By chance, the electronic version of Pediatrics also arrived yesterday. It includes a depressingly clarifying essay "Has leisure time become Medicaid's new competitor?" by Indiana professor Samuel S. Flint. Flint briefly describes the ways that states have induced the past generation of pediatricians to take Medicaid patients:Historically, state Medicaid programs have counted on the immutable economics of private practice. The vast majority of practice overhead costs are fixed (e.g., nonphysician personnel, rent, malpractice insurance premiums), but the marginal cost of treating each child is minimal. Consequently, it makes economic sense for physicians to accept some patients with Medicaid, because Medicaid fees for an otherwise unused appointment exceed low marginal treatment costs.
The problem with this strategy is that it is predicated on the notion that leisure time has little value, and that is changing, particularly among young physicians.

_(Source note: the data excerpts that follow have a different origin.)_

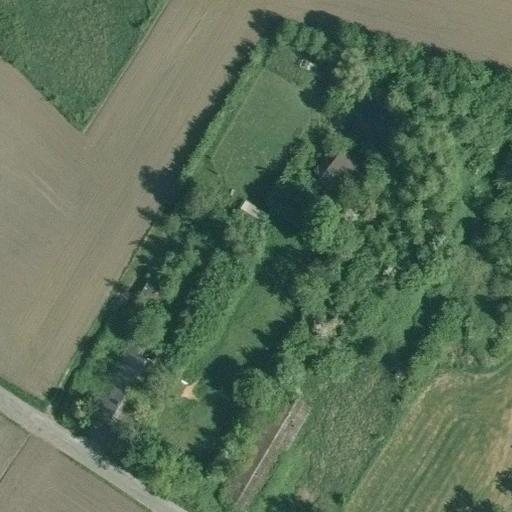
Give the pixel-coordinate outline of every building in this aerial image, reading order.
[(343,155),(323,180),(338,193),(358,168),(343,155)] [(231,217),(250,231),(261,215),(242,201),(231,217)] [(163,311),(145,342),(136,337),(92,413),(128,434),(162,375),(229,261),(201,245),(175,291),(163,311)] [(175,291),(152,277),(140,298),(163,311),(175,291)] [(169,379),(162,375),(154,389),(161,393),(169,379)] [(279,399),(221,498),(244,511),(248,511),(306,415),(296,409),(299,405),(290,399),(287,404),(279,399)]
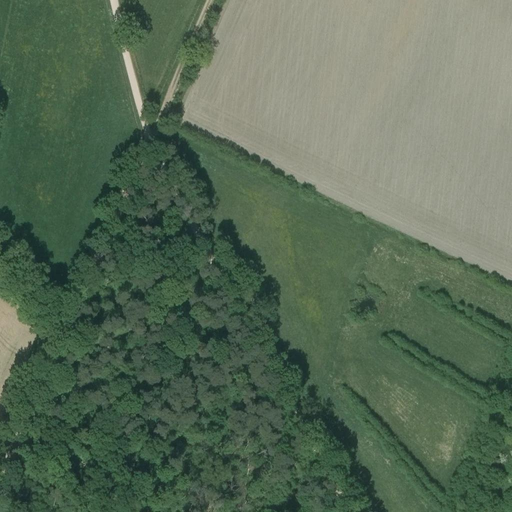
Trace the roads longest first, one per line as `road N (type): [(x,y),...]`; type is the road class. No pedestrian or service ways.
road 1 (track): [(208,0),(149,131),(344,511)]
road 2 (track): [(116,0),(149,131),(0,466)]
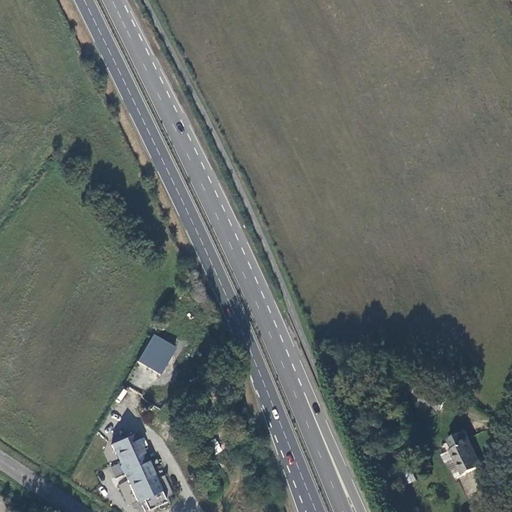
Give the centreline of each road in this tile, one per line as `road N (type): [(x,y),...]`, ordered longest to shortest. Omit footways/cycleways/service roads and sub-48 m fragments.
road 1 (trunk): [(82,0),(227,299),(308,495)]
road 2 (trunk): [(272,339),(110,0)]
road 3 (trunk): [(362,511),(294,361),(272,339)]
road 4 (trunk): [(343,511),(272,339)]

That's standard fare, but what gets interesting is Flint's effort to put dollars-and-cents numbers behind the argument. He notes that 38% of pediatric residents sought (and 21% accepted) a part-time position as a first job. This proportion surprised me. At least partly, it reflects the striking gender mix across the medical profession. Almost 70 percent of pediatric residents are women. Many pediatricians are working mothers, whose job schedules must accommodate work-family balance concerns.

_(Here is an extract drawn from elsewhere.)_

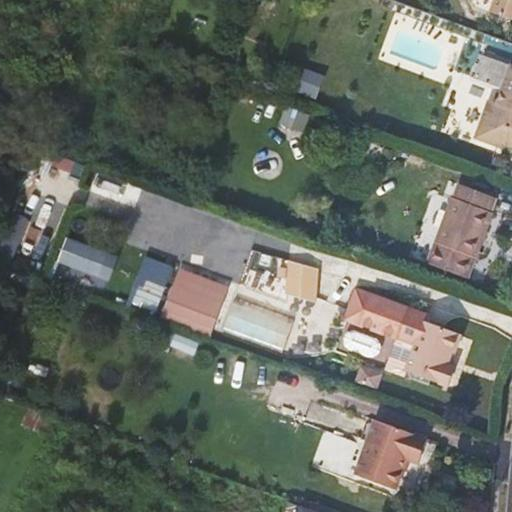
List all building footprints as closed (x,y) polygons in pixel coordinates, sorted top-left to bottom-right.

Anyway, Flint calculated that such part-time positions would shorten doctors' annual work output by 2,094 visits, while reducing income by about $34,000. Doing the long division, Flint finds that pediatricians willing to work part-time vote with their feet to forego about $18.50 per visit.
You can pretty much guess what comes next.

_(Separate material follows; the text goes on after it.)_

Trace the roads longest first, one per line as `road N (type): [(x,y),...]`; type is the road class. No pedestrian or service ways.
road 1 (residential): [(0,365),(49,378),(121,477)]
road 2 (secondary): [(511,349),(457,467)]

This value ($18.50) exceeds the Medicaid payment for a brief office visit (Current Procedural Terminology [CPT] code: 99212) in Indiana and subsequent newborn care (CPT 99433) in New York, Florida, and Pennsylvania. It is greater than the Medicaid reimbursement for an emergency visit (CPT code: 99282) in 5 states, a subsequent hospital visit (CPT code: 99231) in 7 states, performing a venipuncture for a child under the age of 3 (CPT code: 36400) in 21 states, performing an arterial puncture (CPT code: 36600) in 16 states, reading a chest radiograph (CPT code: 71010) in 20 states, and performing developmental testing (CPT code: 96110) in all but 9 states.
Although the phobic in me would happily skip that arterial puncture, this overall pattern isn't healthy. We want pediatricians to regard children on Medicaid as desirable, paying customers. Right now, these kids are often viewed as charity cases for whom a pittance will be paid--late—after a load of paperwork is done. Not surprisingly, health economists and clinical researchers document the large proportion of doctors who won't take Medicaid. More disturbing than the implicit tiering of American medical care is the evidence that Medicaid patients receive lower-quality care. Sandra Decker documented, for example, that doctors devote less time and attention to Medicaid patients. Low Medicaid reimbursement has also been linked with higher infant mortality.